Malgré sa connotation légère et parodique, « Back in the USSR » soulève une mini-polémique politique. Les paroles évoquant la fierté soviétique tranchent avec la bienveillance hippie que l’on associe généralement aux Beatles. Certains auditeurs de droite y voient une apologie du communisme, tandis que certaines franges plus à gauche se demandent si ce n’est pas une caricature cynique. Paul dira plus tard qu’il aimait simplement l’idée de renverser la formule « Back in the USA », sans intention de faire un manifeste politique.

Le succès et l’héritage de la chanson

À sa sortie en novembre 1968 sur The White Album, « Back in the USSR » ne paraît pas en single au Royaume-Uni ni aux États-Unis. Néanmoins, elle devient rapidement un classique instantané. Alan Smith du NME la qualifie de « fantastique morceau d’excitation hurlante ». Les fans, quant à eux, apprécient la fusion entre un groove rock’n’roll débridé et la touche satirique de McCartney.

Des décennies plus tard, « Back in the USSR » garde une popularité intacte, en dépit (ou à cause) de son ancrage dans une époque de guerre froide. Lorsque Paul McCartney la joue à Moscou, place Rouge, en 2003, la foule réagit avec enthousiasme, illustrant le pouvoir de la musique à transcender les clivages d’antan.

Ringo et la réconciliation : la fin de la crise

Le retour du batteur

Au-delà de ce brouillon artistique, la période est aussi le révélateur du fonctionnement intime des Beatles. Ringo revient au bercail début septembre 1968, accueilli par ses compères et un plateau de fleurs en forme de la batterie. Il confiera plus tard que la perspective de vraiment quitter le groupe n’était pas tenable pour lui, car, malgré les tensions, il sentait qu’il appartenait à une « unité » créative unique.

La poursuite du mythe Beatles

Avec le recul, l’épisode « Back in the USSR » incarne la dualité de l’ère White Album : d’un côté, une effervescence créative qui pousse chacun à se surpasser pour proposer des morceaux toujours plus variés ; de l’autre, des tensions internes croissantes pouvant mener à l’éclatement du groupe. The White Album reste toutefois un jalon artistique majeur, prouvant la capacité des Beatles à fusionner le rock, la pop et l’expérimentation, même dans un climat orageux.

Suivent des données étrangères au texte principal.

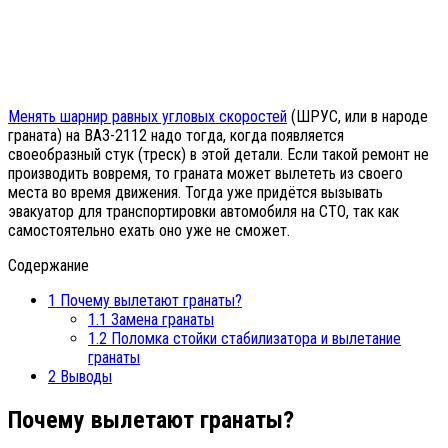
Менять шарнир равных угловых скоростей
(ШРУС, или в народе
граната) на ВАЗ-2112 надо тогда, когда появляется
своеобразный стук (треск) в этой детали. Если такой ремонт не
производить вовремя, то граната может вылететь из своего
места во время движения. Тогда уже придётся вызывать
эвакуатор для транспортировки автомобиля на СТО, так как
самостоятельно ехать оно уже не сможет.
Содержание
1
Почему вылетают гранаты?
1.1
Замена гранаты
1.2
Поломка стойки стабилизатора и вылетание
гранаты
2
Выводы
Почему вылетают гранаты?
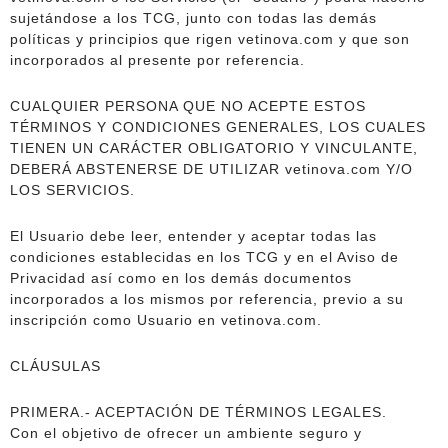
sujetándose a los TCG, junto con todas las demás
políticas y principios que rigen vetinova.com y que son
incorporados al presente por referencia.
CUALQUIER PERSONA QUE NO ACEPTE ESTOS
TÉRMINOS Y CONDICIONES GENERALES, LOS CUALES
TIENEN UN CARÁCTER OBLIGATORIO Y VINCULANTE,
DEBERÁ ABSTENERSE DE UTILIZAR vetinova.com Y/O
LOS SERVICIOS.
El Usuario debe leer, entender y aceptar todas las
condiciones establecidas en los TCG y en el Aviso de
Privacidad así como en los demás documentos
incorporados a los mismos por referencia, previo a su
inscripción como Usuario en vetinova.com.
CLÁUSULAS
PRIMERA.- ACEPTACIÓN DE TÉRMINOS LEGALES.
Con el objetivo de ofrecer un ambiente seguro y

Une chanson explosive pour un groupe à la croisée des chemins

« Back in the USSR » a non seulement permis aux Beatles de repousser leurs limites musicales, mais il a aussi souligné les fractures qui gangrenaient le groupe. Par son énergie rock, ses paroles parodiques et son contexte d’enregistrement mouvementé, le morceau est devenu un symbole des multiples contradictions de la fin des années 1960 : un groupe jouissant de la gloire mondiale, mais miné par les dissensions ; une chanson apparemment légère, mais qui suscite un débat idéologique.

En somme, si « Back in the USSR » a contribué à faire partir Ringo Starr – ne serait-ce que brièvement – elle reste aussi une preuve de l’étonnante unité qui soudera encore les Beatles jusqu’aux derniers instants de leur carrière. Car finalement, même si la tempête menaçait, ils savaient que l’essentiel demeurait la musique et la force collective qu’ils incarnaient.